Goal:
Edit the items below by replacing every occurrence of "reading order" with "reading sequence", and leave all other text as it is.

Stored items
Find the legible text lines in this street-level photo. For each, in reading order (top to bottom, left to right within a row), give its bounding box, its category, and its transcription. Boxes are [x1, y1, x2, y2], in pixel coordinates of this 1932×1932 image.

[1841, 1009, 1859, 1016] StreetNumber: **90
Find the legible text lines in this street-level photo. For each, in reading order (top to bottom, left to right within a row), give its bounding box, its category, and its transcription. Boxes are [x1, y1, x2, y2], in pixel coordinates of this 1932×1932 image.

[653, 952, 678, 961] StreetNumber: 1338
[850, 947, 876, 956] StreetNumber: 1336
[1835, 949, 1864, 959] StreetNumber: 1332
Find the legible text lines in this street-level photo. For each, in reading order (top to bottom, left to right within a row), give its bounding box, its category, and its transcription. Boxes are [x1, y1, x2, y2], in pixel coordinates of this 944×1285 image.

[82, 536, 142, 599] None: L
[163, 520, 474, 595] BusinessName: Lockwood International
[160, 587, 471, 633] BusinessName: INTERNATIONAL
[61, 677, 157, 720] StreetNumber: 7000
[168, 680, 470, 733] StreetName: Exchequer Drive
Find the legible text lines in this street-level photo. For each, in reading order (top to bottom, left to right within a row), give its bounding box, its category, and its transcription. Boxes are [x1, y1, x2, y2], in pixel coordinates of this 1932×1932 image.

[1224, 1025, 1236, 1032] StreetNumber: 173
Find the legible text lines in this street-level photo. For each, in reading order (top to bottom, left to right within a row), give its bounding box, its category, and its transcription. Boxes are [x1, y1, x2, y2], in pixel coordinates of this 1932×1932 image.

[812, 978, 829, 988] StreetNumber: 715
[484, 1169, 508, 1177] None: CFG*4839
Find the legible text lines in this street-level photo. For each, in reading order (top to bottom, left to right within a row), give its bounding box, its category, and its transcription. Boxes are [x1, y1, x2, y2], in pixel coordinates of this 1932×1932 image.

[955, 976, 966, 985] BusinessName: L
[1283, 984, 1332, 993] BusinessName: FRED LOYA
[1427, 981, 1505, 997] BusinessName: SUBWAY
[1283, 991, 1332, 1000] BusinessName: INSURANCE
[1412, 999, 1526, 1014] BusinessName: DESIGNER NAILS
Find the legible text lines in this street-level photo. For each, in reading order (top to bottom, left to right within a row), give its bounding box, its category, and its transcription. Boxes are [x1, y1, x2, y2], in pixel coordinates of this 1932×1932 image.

Problem solution:
Find the legible text lines in this street-level photo. For each, in reading sequence (top to bottom, left to right within a row), give its bounding box, its category, and its transcription. Boxes are [x1, y1, x2, y2], in pixel coordinates of this 1932×1932 image.

[1841, 1009, 1859, 1016] StreetNumber: **90
Find the legible text lines in this street-level photo. For each, in reading sequence (top to bottom, left to right within a row), give its bounding box, its category, and its transcription. Boxes are [x1, y1, x2, y2], in pixel coordinates of this 1932×1932 image.

[653, 952, 678, 961] StreetNumber: 1338
[850, 947, 876, 956] StreetNumber: 1336
[1835, 949, 1864, 959] StreetNumber: 1332
Find the legible text lines in this street-level photo. For each, in reading sequence (top to bottom, left to right within a row), give its bounding box, its category, and its transcription. Boxes are [x1, y1, x2, y2], in pixel coordinates of this 944×1285 image.

[82, 536, 142, 599] None: L
[163, 520, 474, 595] BusinessName: Lockwood International
[160, 587, 471, 633] BusinessName: INTERNATIONAL
[61, 677, 157, 720] StreetNumber: 7000
[168, 680, 470, 733] StreetName: Exchequer Drive
Find the legible text lines in this street-level photo. For each, in reading sequence (top to bottom, left to right within a row), give its bounding box, its category, and its transcription. Boxes are [x1, y1, x2, y2], in pixel coordinates of this 1932×1932 image.

[1224, 1025, 1236, 1032] StreetNumber: 173
Find the legible text lines in this street-level photo. For each, in reading sequence (top to bottom, left to right within a row), give its bounding box, its category, and its transcription. Boxes are [x1, y1, x2, y2], in pixel coordinates of this 1932×1932 image.

[812, 978, 829, 988] StreetNumber: 715
[484, 1169, 508, 1177] None: CFG*4839
Find the legible text lines in this street-level photo. For each, in reading sequence (top to bottom, left to right within a row), give its bounding box, its category, and its transcription. Boxes are [x1, y1, x2, y2], in pixel coordinates of this 1932×1932 image.

[955, 976, 966, 985] BusinessName: L
[1283, 984, 1332, 993] BusinessName: FRED LOYA
[1427, 981, 1505, 997] BusinessName: SUBWAY
[1283, 991, 1332, 1000] BusinessName: INSURANCE
[1412, 999, 1526, 1014] BusinessName: DESIGNER NAILS
Find the legible text lines in this street-level photo. For each, in reading sequence (top to bottom, left to right within a row), give its bounding box, its category, and its transcription. Boxes are [x1, y1, x2, y2], in pixel coordinates of this 1932×1932 image.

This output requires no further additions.